- _EXTRAIT DU DOCUMENT_:
_ _ _ _

Ce que nous avons formulé par “communs” s’appuie sur la conception ostromienne tout en élargissant aux nouveaux courants, avec des objets de communs pluri-formes et pluri-acteurs. Notre conception d’une “dynamique de communs” emprunte à l’éducation populaire, à l’économie sociale et solidaire et à la justice sociale et écologique. Notre démarche, en tant qu’ONG souhaitant accompagner des dynamiques de communs, est politique. A la manière de Silke Helfrich et David Bollier, nous cherchons à apprendre de la pratique, et dans la pratique. Mais à la différence des patterns, repérés scientifiquement par les auteurs comme des caractéristiques observées dans les dynamiques collectives et utiles à l’action de commoning, nous avons plutôt cherché à identifier, à partir de la carte mentale des communs, des leviers utiles à l’action pour appuyer ces mêmes communs dans le cadre de l’aide au développement. Autrement dit, le cheminement de notre apprentissage s’applique à l’approche par les communs, plutôt qu’aux communs eux-mêmes.

_ _ _ _

- _MATÉRIEL FOURNI_:
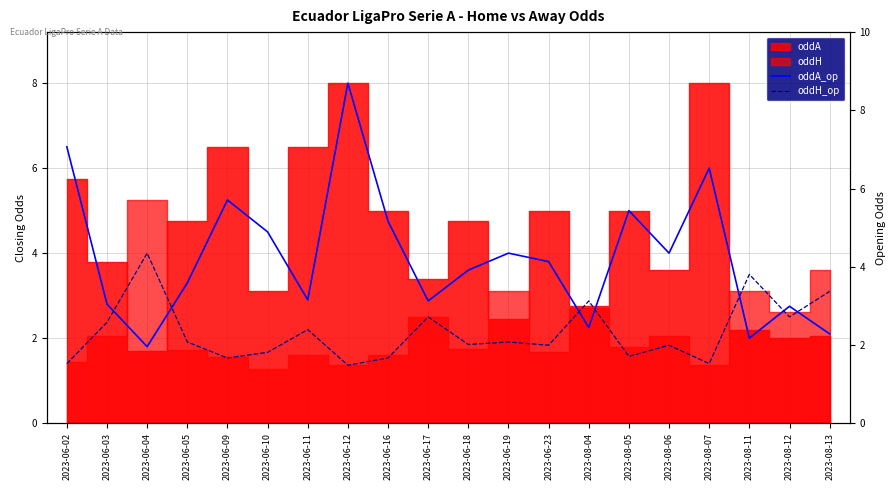

What position from the left is 2023-06-19?

12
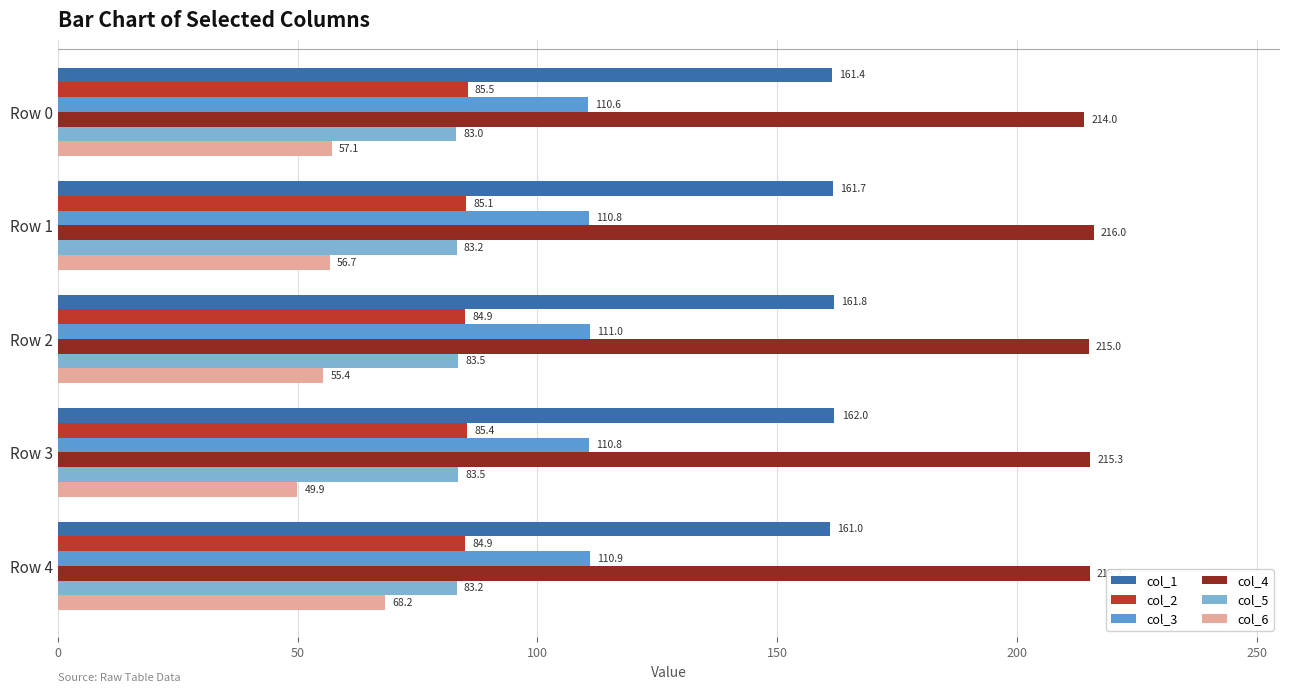

What is the difference between the maximum and second lowest values in the col_5 series?

0.4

_ _ _ _

- _OBJECTIF DU TRAVAIL_: Selon l'extrait sur l'approche par les communs, à quels domaines la conception d'une « dynamique de communs » emprunte-t-elle ? Le matériel provient d'une autre source que l'extrait.

- _RÉPONSE PROPOSÉE_: À l'éducation populaire, à l'économie sociale et solidaire et à la justice sociale et écologique.